* [Exercise details]: Render the lines below as a numbered list, skipping any blank lines. Leave the pictures out of your answer.

(Collection entries)

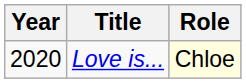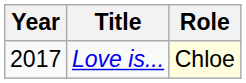Love is... | Year: 2020 -> 2017
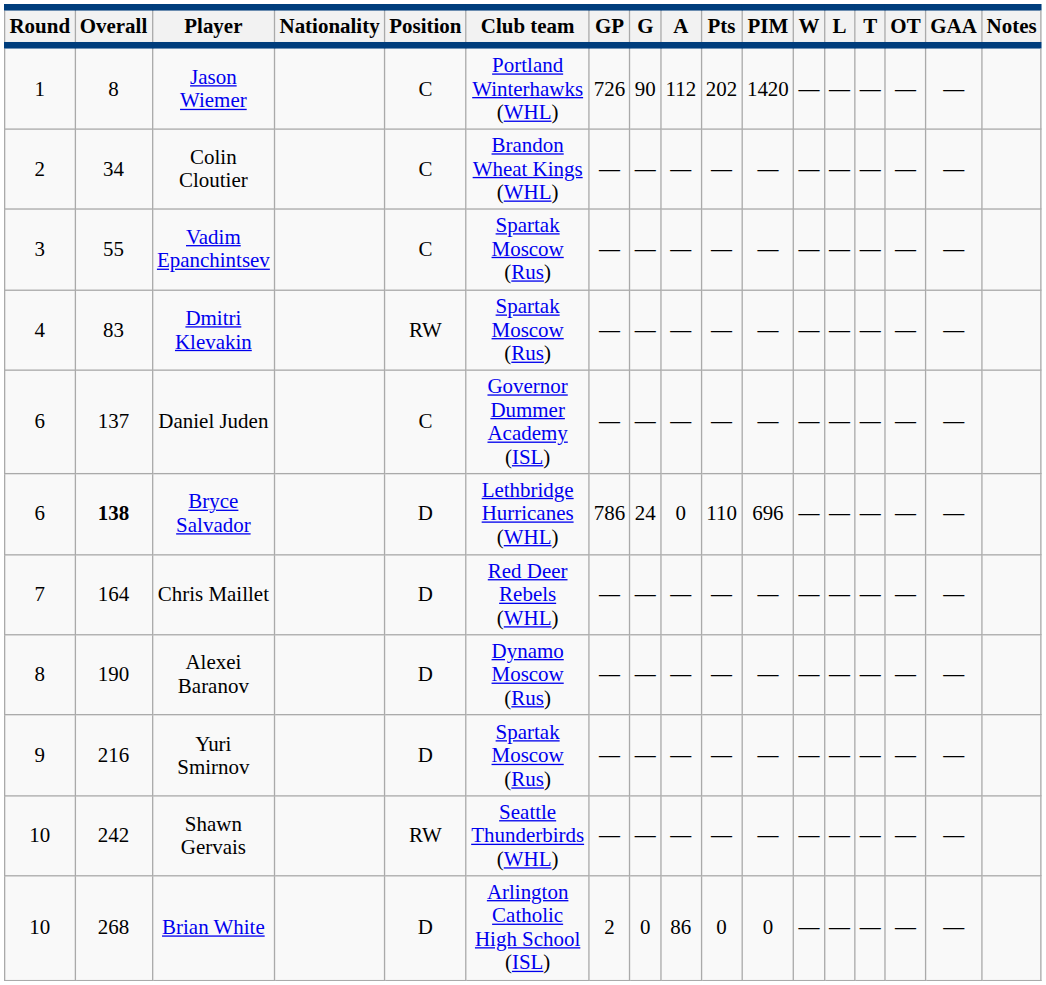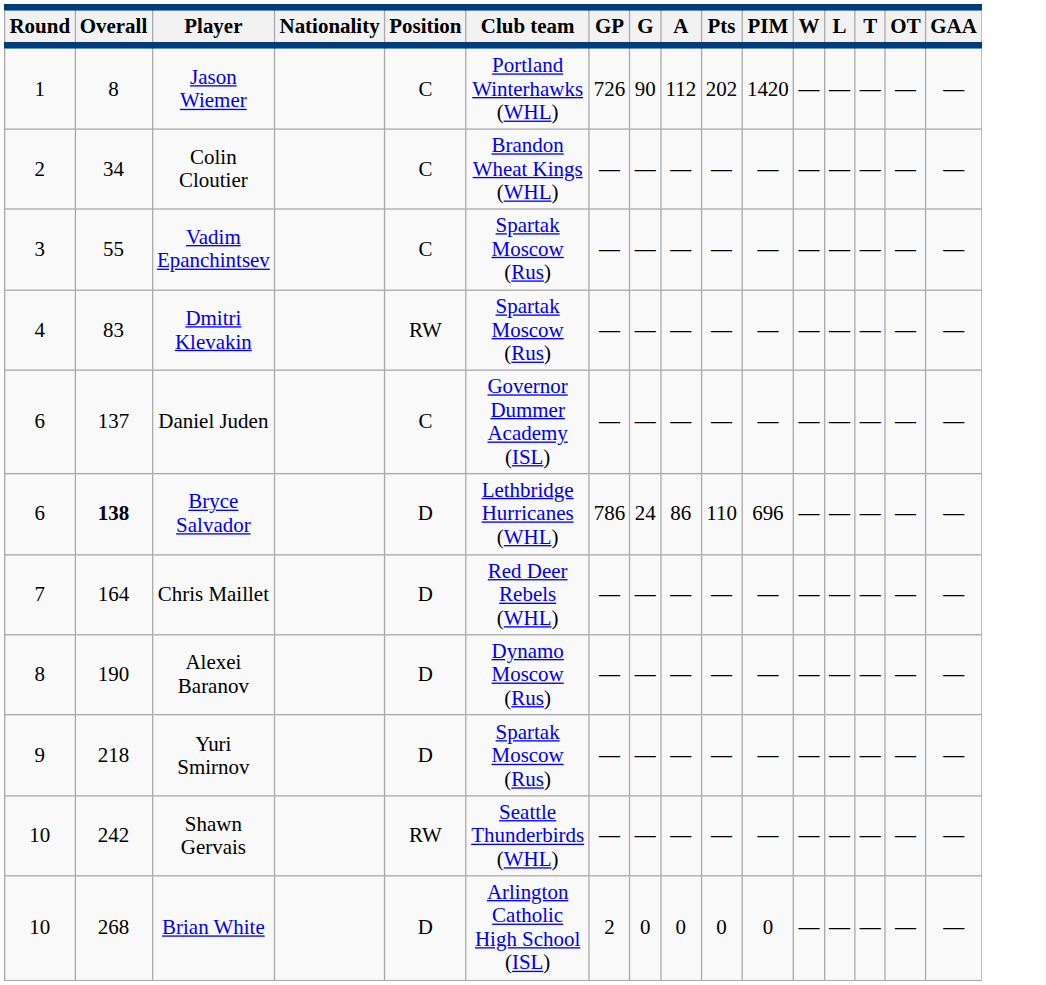- column: Notes
Bryce Salvador | A: 0 -> 86
Yuri Smirnov | Overall: 216 -> 218
Brian White | A: 86 -> 0
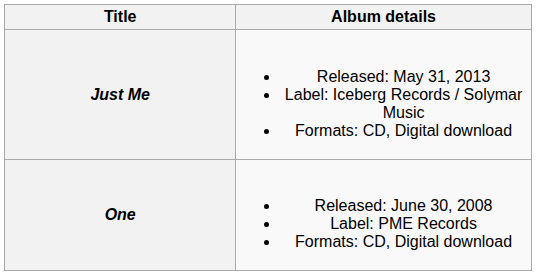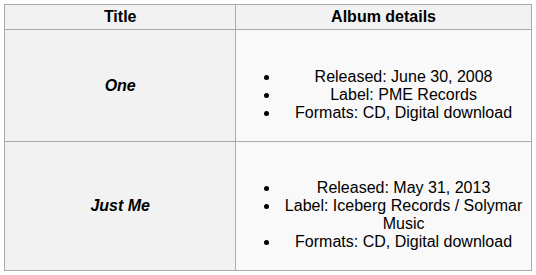rows swapped: One <-> Just Me
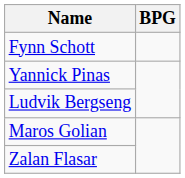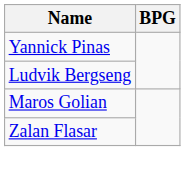- row: Fynn Schott
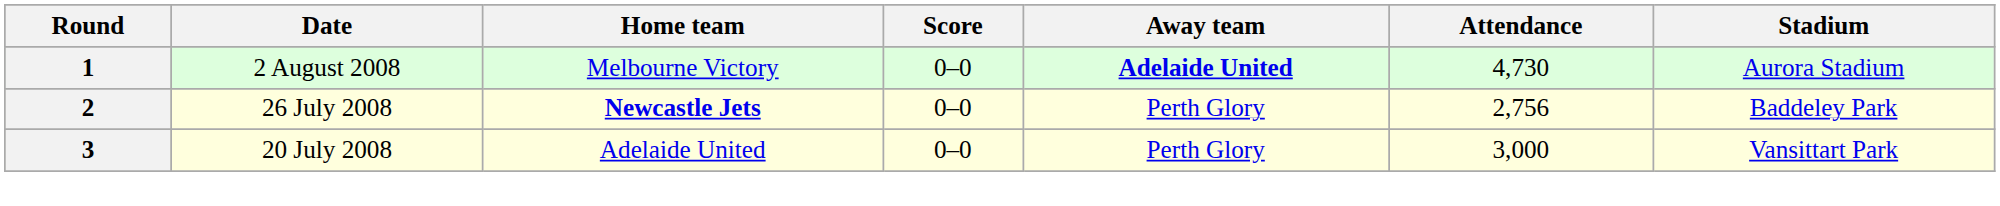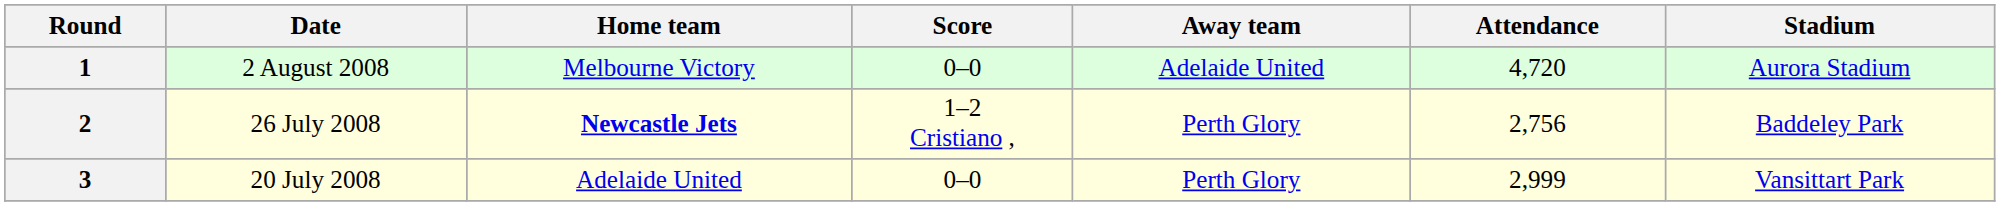1 | Away team: bold -> normal
1 | Attendance: 4,730 -> 4,720
2 | Score: 0–0 -> 1–2 Cristiano ,
3 | Attendance: 3,000 -> 2,999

* [Exercise result]:
1. Love is... | Year: 2020 -> 2017
2. - column: Notes
3. Bryce Salvador | A: 0 -> 86
4. Yuri Smirnov | Overall: 216 -> 218
5. Brian White | A: 86 -> 0
6. rows swapped: One <-> Just Me
7. - row: Fynn Schott
8. 1 | Away team: bold -> normal
9. 1 | Attendance: 4,730 -> 4,720
10. 2 | Score: 0–0 -> 1–2 Cristiano ,
11. 3 | Attendance: 3,000 -> 2,999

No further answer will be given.